▸ **WORK TO COMPLETE**: The answer must consist of every line below that contains the word "accuracy".

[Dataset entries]
_ _ _ _ _ _ _
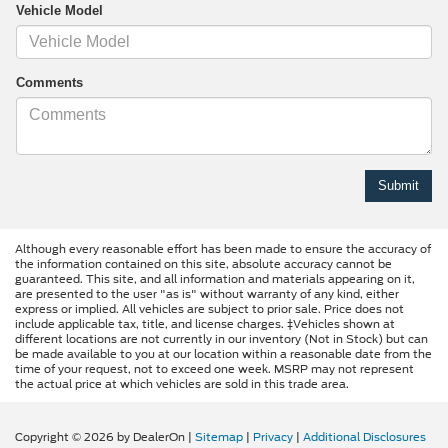
Vehicle Model
Comments
Although every reasonable effort has been made to ensure the accuracy of
the information contained on this site, absolute accuracy cannot be
guaranteed. This site, and all information and materials appearing on it,
are presented to the user "as is" without warranty of any kind, either
express or implied. All vehicles are subject to prior sale. Price does not
include applicable tax, title, and license charges. ‡Vehicles shown at
different locations are not currently in our inventory (Not in Stock) but can
be made available to you at our location within a reasonable date from the
time of your request, not to exceed one week. MSRP may not represent
the actual price at which vehicles are sold in this trade area.
Copyright © 2026
by DealerOn
|
Sitemap
|
Privacy
|
Additional Disclosures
_ _ _ _ _ _ _
▸ **COMPLETED TASK**:
Although every reasonable effort has been made to ensure the accuracy of
the information contained on this site, absolute accuracy cannot be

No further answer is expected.